ЗАДАНИЕ. Пожалуйста, посчитайте строки ниже, в которых есть слово «displayed», с учетом регистра. В ответе укажите только число.

СОДЕРЖИМОЕ НАБОРА ДАННЫХ.

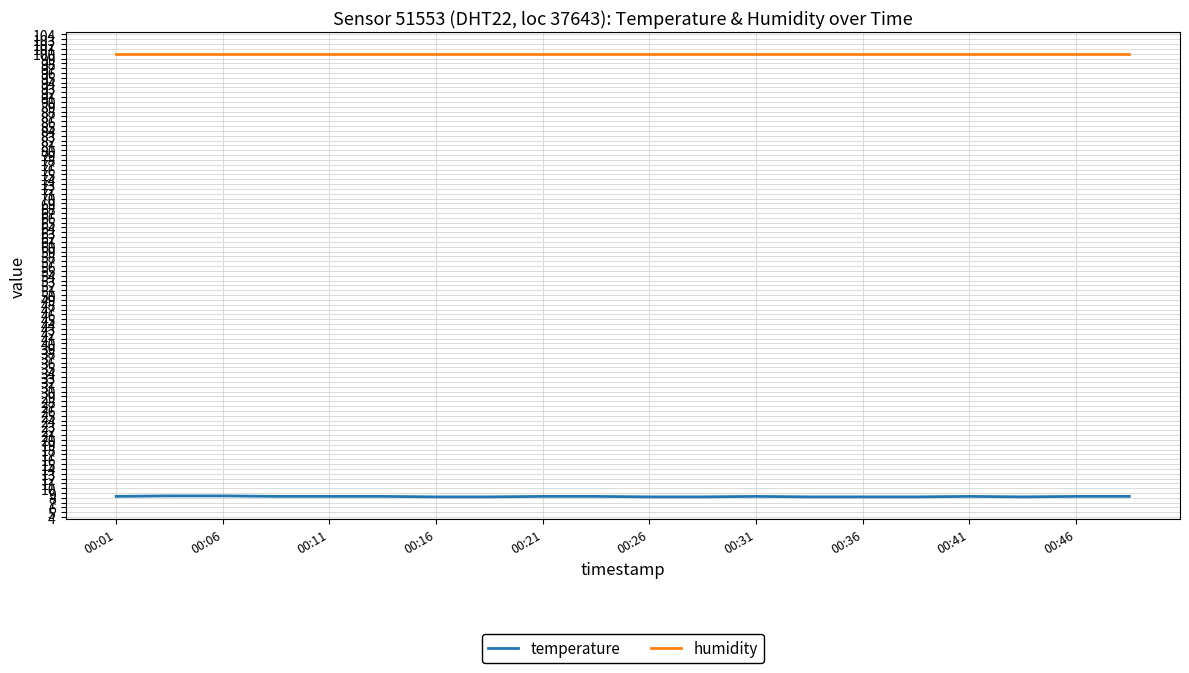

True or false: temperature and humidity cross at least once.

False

--

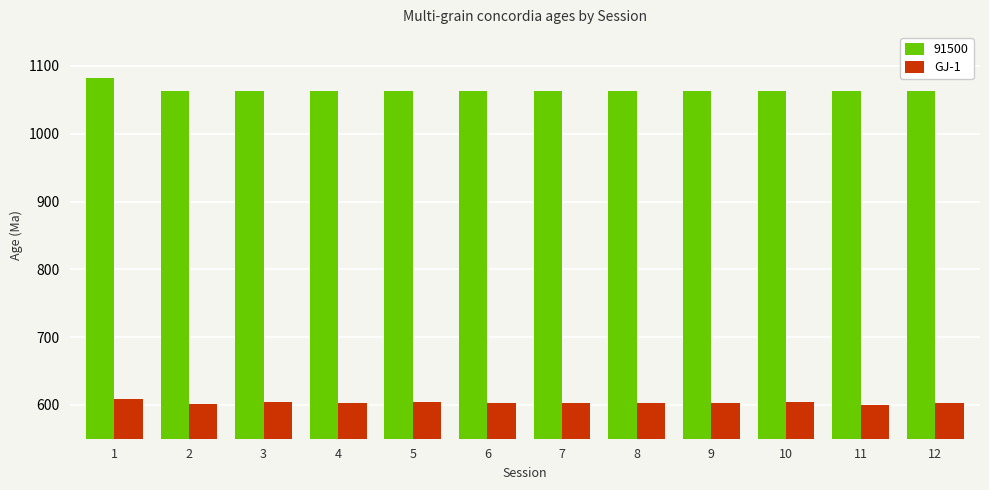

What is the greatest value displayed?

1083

--

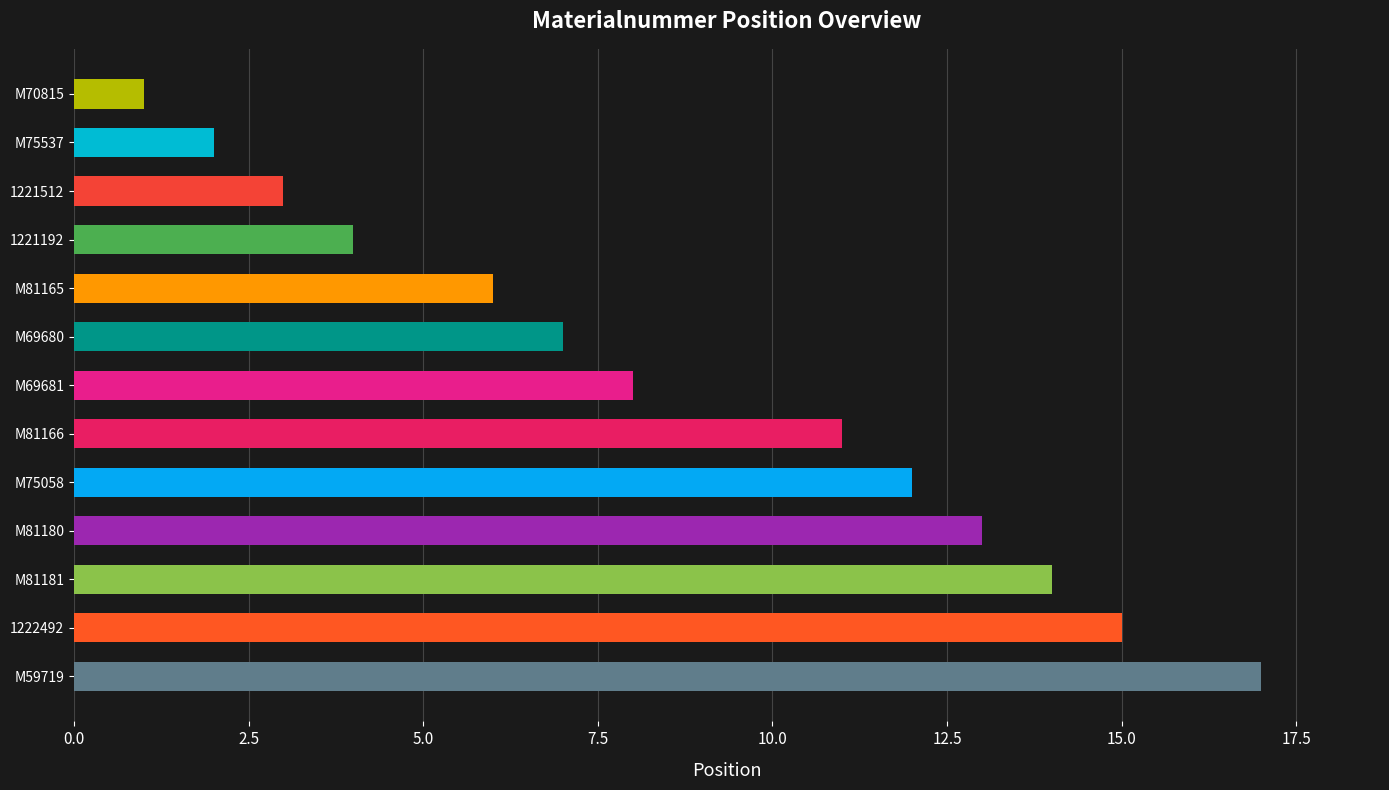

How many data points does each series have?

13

ОТВЕТ. 1